Dalam Sebulan Dua Kali Buat Penetapan, Ada Apa Dengan PT Medan?

Sebarkan:
20 Maret: Terdakwa Harus Ditahan
12 April: Terdakwa Tahanan Kota




Keinginan yang berperkara untuk mendapatkan keadilan tampaknya hanya isapan jempol belaka. Dugaan permainan hukum kerap mengecawakan korban atau pihak yang berperkara. Seperti yang dialami korban Maruli Nababan (70).

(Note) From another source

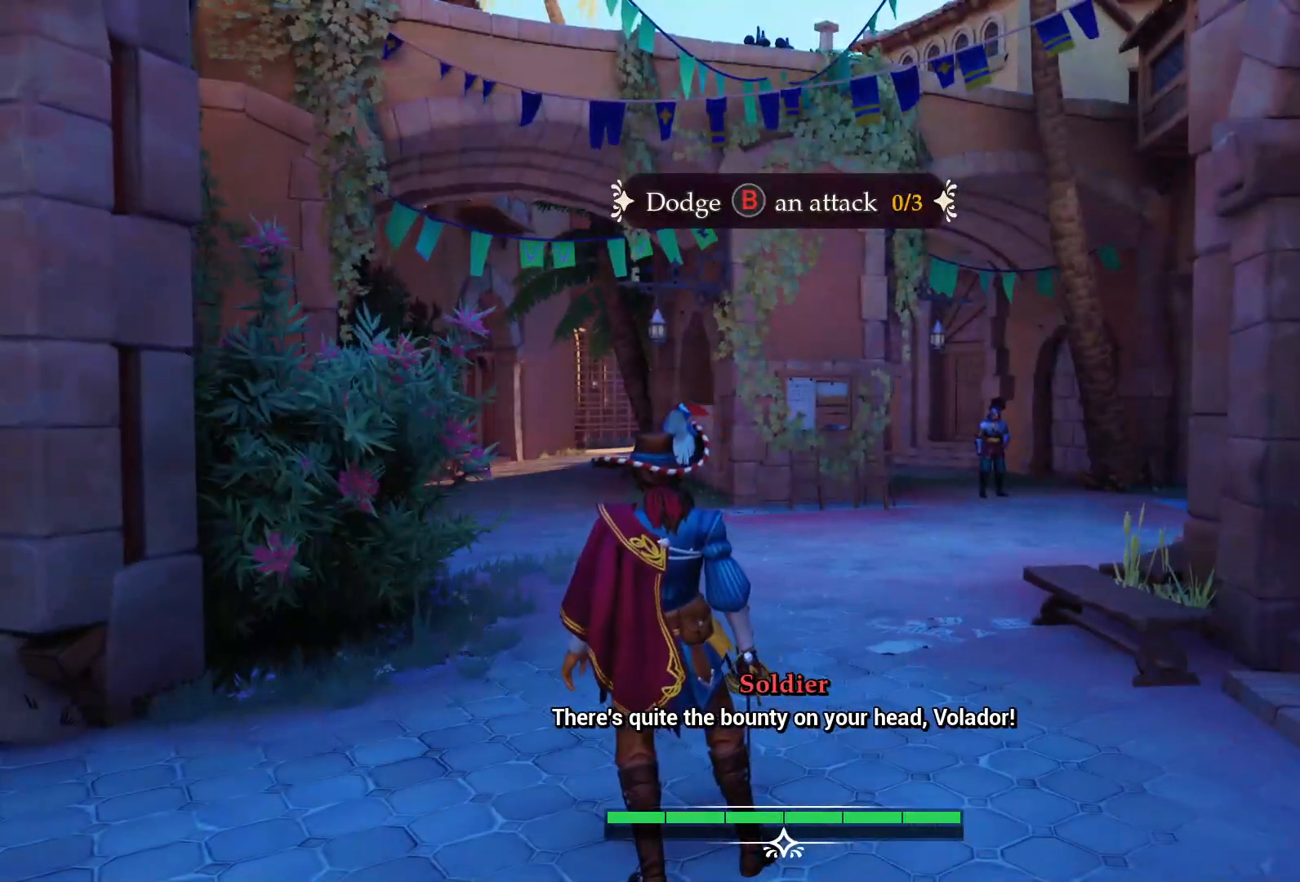
{"buttons": [], "left_stick": "center", "right_stick": "center", "events": []}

Saat perkara kasus pengrusakan dengan terdakwa Kartini Sihombing dan suaminya Alfonsius Situmeang warga Dusun VI Siborong borong Desa Pasar Melintang Kecamatan Lubuk Pakam sampai ke tingkat banding Pengadilan Tinggi (PT) Medan, justru terjadi kejanggalan. Belum ada sebulan, pengadilan tingkat banding itu malah mengeluarkan penetapan hingga dua kali.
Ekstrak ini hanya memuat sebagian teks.